THE EFFECT OF ESTROGEN-RELATED RECEPTOR alpha ON THE REGULATION OF ANGIOGENESIS AFTER SPINAL CORD INJURY

Estrogen receptor-related receptor-alpha (ERR alpha) is an orphan member of the nuclear receptor superfamily that interacts with peroxisome proliferator-activated receptor gamma coactivator-1 alpha (PGC-1 alpha) to stimulate vascular endothelial growth factor (VEGF) expression and angiogenesis in a hypoxia-inducible factor-1 alpha-independent pathway. Although it is not regulated by any natural ligand, the action of ERR alpha can be blocked by the synthetic molecule XCT790. In the present study, Sprague-Dawley rats were randomly allocated to a sham group, injury-saline group or injury-XCT90 group. A modified Allen's weight-drop method was applied to induce the acute traumatic spinal cord injury (SCI) model in these rats, and an injection of XCT790 was administered every 24 h, starting half an hour after the SCI contusion.
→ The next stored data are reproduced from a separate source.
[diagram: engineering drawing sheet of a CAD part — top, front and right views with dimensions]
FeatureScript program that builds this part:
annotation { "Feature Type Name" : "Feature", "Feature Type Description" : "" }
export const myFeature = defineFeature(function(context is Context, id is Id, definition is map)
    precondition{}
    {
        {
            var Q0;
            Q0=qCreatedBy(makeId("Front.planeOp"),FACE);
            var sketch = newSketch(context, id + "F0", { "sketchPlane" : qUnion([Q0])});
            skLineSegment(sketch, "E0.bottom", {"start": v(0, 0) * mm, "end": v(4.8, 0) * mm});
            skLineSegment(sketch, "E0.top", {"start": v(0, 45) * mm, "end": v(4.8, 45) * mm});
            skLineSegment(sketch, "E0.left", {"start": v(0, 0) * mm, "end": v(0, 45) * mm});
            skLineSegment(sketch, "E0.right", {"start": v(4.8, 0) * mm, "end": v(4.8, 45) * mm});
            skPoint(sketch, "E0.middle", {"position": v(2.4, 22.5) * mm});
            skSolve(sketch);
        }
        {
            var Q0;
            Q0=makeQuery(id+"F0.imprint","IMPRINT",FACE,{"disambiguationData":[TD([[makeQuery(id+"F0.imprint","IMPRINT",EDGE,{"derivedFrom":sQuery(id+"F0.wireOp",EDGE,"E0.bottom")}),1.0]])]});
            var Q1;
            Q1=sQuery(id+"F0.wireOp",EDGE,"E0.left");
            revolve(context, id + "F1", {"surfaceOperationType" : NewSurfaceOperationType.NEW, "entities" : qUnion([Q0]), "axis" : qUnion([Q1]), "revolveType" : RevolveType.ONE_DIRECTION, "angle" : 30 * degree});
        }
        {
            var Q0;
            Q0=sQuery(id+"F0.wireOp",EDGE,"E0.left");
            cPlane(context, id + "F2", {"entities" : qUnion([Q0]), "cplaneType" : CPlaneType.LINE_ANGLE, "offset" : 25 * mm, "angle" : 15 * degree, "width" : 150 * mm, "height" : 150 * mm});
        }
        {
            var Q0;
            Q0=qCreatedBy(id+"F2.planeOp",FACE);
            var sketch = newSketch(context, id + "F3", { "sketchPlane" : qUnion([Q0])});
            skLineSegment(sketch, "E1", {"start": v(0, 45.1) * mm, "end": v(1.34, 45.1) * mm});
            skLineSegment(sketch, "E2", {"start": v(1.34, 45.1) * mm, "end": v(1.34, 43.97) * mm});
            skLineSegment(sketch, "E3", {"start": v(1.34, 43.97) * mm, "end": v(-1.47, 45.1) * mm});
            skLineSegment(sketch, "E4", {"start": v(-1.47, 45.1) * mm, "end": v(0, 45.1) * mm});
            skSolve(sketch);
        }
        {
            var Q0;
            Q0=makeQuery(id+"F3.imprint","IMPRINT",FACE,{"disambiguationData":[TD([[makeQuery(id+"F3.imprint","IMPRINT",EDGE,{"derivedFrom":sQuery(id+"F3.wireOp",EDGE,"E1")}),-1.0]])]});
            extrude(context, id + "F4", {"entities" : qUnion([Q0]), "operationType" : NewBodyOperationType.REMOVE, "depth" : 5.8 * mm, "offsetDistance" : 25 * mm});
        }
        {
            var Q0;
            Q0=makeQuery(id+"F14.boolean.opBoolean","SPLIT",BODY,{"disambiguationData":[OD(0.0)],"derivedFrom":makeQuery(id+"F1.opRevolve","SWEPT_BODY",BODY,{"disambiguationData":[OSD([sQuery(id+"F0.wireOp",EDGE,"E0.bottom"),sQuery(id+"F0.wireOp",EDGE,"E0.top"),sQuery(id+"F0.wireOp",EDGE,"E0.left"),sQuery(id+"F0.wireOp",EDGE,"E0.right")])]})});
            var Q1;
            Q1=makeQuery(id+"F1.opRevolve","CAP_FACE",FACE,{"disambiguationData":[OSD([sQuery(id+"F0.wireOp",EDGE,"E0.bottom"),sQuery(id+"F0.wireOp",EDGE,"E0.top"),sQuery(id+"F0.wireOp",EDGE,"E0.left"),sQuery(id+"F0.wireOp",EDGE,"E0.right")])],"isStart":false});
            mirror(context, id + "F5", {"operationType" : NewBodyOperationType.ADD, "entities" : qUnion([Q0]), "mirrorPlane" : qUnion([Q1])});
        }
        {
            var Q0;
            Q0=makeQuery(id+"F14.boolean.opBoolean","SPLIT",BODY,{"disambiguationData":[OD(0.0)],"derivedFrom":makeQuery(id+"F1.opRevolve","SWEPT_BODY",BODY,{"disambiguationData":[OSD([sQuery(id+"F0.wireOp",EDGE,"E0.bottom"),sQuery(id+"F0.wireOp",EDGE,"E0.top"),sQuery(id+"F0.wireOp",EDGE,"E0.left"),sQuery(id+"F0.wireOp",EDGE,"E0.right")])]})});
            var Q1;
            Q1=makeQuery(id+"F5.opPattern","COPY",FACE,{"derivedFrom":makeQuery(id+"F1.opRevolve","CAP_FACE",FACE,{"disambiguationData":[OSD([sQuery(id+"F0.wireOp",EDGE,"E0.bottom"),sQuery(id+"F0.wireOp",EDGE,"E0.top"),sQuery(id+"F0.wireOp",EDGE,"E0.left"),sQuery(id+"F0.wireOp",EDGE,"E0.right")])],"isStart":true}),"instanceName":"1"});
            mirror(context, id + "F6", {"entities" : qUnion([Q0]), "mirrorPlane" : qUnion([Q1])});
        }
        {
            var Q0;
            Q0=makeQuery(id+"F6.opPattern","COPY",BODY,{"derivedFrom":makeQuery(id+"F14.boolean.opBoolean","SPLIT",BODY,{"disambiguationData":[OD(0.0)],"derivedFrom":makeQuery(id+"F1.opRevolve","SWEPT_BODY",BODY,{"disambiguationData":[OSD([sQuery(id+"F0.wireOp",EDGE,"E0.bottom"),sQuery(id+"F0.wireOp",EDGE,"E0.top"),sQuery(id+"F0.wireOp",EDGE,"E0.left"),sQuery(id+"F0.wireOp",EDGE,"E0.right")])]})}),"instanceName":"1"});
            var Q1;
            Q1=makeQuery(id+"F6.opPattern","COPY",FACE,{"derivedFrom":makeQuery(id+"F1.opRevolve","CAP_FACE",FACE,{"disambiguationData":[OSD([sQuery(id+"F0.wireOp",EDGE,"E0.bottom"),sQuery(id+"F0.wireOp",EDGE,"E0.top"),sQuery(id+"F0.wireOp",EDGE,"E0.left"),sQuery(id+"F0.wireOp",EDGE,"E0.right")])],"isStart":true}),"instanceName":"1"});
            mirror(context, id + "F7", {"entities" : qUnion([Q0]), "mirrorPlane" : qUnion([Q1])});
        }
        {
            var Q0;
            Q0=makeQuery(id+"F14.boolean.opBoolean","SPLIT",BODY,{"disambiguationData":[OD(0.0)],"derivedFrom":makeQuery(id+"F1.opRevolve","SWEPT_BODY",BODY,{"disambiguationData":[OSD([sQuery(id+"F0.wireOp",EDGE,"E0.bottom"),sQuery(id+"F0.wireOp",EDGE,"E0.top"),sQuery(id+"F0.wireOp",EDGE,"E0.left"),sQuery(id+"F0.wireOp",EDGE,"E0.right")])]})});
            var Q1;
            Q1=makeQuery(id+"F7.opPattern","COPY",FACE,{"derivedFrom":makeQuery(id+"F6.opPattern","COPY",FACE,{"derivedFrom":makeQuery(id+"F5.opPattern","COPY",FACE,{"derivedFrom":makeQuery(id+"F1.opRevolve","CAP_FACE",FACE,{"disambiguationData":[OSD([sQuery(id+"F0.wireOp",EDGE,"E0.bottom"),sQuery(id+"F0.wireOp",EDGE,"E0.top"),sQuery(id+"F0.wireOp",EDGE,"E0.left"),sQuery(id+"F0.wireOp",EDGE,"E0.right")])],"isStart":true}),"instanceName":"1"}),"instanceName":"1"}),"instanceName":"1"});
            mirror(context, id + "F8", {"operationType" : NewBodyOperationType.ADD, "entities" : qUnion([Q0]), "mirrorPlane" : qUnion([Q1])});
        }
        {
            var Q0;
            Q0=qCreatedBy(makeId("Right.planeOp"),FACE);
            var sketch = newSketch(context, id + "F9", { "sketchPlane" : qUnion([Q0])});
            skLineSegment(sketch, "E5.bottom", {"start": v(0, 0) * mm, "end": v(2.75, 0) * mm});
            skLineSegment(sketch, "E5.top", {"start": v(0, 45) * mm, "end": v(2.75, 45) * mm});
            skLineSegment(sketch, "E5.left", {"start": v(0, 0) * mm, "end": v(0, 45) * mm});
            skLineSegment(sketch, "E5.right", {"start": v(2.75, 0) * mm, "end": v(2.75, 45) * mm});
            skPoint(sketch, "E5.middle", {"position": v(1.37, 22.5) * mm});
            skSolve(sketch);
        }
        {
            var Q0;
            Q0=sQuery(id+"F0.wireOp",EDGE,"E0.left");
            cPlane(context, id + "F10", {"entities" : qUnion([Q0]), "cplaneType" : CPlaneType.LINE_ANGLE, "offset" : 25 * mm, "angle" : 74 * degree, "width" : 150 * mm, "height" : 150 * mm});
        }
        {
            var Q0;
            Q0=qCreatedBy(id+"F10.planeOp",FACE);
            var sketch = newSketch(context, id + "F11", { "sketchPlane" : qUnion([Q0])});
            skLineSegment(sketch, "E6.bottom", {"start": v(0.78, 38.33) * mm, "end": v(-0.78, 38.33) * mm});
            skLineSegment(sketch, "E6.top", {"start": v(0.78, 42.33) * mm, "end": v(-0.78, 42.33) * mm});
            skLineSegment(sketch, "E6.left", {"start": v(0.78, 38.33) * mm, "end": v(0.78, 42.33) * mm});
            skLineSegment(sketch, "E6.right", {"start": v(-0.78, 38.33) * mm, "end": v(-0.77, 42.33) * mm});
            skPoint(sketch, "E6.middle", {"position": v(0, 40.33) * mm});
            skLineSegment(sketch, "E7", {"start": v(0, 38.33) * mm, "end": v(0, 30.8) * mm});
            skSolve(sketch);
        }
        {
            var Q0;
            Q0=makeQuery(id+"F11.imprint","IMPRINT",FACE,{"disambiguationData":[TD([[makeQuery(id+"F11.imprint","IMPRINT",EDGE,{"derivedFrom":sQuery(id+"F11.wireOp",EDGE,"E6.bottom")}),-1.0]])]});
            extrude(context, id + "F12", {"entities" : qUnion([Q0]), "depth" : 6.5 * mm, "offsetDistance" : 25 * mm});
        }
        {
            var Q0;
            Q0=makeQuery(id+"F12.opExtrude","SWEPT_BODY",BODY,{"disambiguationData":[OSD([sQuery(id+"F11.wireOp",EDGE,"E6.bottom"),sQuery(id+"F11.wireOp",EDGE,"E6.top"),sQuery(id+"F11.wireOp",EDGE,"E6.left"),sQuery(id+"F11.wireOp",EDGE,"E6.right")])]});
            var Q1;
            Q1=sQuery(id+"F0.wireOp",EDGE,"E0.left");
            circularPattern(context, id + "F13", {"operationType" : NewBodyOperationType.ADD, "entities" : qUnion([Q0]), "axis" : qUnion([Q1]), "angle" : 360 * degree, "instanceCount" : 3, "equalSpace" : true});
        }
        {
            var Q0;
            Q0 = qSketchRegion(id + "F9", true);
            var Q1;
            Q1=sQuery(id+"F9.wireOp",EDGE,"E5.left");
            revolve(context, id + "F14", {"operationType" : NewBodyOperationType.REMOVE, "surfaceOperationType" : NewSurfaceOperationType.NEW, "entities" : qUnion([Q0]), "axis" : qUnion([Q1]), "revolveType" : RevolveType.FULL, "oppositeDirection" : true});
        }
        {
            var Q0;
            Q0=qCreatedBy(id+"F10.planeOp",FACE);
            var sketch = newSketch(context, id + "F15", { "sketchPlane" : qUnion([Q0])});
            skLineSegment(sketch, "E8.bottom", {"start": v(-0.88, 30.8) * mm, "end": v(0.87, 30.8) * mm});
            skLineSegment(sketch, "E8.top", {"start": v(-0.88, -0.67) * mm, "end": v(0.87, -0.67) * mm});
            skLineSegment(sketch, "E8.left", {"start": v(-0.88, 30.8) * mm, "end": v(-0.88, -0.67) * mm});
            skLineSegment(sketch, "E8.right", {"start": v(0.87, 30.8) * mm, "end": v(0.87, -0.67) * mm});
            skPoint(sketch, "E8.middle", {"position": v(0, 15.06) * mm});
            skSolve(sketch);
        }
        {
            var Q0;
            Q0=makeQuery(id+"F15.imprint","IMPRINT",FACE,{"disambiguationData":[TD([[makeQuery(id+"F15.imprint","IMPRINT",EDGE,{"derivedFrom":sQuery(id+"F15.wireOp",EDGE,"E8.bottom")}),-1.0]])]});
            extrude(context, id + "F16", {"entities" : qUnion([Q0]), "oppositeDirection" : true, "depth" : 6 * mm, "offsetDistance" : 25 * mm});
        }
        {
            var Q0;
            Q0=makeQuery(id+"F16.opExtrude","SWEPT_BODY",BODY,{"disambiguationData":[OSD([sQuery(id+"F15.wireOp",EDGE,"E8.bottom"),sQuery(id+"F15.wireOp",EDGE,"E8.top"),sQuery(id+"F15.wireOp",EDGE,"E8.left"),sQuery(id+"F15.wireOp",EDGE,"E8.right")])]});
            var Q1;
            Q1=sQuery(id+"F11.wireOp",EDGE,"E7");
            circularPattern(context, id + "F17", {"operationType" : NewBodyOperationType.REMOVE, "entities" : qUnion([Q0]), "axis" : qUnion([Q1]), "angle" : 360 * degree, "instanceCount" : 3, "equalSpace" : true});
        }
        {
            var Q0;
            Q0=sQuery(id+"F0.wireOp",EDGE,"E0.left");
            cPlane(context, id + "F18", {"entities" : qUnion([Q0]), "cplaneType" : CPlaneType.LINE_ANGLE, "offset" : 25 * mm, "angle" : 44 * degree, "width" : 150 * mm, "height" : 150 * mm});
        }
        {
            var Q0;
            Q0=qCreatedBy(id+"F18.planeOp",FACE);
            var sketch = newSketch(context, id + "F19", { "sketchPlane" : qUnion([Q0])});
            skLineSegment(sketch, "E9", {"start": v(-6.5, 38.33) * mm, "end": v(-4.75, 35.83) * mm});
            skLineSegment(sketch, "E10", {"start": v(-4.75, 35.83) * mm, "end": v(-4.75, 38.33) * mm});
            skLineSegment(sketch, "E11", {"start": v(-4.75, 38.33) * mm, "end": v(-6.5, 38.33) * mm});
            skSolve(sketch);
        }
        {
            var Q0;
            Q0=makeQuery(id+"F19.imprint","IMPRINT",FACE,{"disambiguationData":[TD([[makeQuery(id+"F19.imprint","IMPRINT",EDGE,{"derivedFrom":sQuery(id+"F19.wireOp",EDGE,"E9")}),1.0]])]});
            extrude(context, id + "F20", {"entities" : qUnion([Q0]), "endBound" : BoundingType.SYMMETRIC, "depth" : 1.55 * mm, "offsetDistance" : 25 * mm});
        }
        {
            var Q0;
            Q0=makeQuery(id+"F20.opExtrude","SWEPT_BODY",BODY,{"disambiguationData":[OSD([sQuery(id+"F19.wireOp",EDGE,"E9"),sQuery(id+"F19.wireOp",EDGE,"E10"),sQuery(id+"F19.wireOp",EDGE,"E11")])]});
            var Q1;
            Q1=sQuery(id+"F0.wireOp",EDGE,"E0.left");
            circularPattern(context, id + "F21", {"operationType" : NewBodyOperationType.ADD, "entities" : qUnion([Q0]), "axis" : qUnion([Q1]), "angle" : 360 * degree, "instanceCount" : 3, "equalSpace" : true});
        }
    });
Histological analyses revealed that XCT790 significantly aggravated tissue damage and decreased the number of ERR alpha-positive cells at 1, 3 and 7 days after SCI. Western blot and quantitative real-time polymerase chain reaction (qRT-PCR) analyses also indicated that XCT790 dramatically repressed the expression of ERR alpha, thus reducing the expression of VEGF and angiopoietin-2 (Ang-2) throughout the duration of the experiment, but the expression of PGC-1 alpha was not affected. Immunofluorescence analyses indicated that vascular density and endothelial cell proliferation were decreased in the injury-XCT90 group compared with the injury-saline group. These results suggest that ERR alpha is involved in mediating angiogenesis after SCI in the rat traumatic SCI model. (C) 2015 The Authors. Published by Elsevier Ltd. on behalf of IBRO.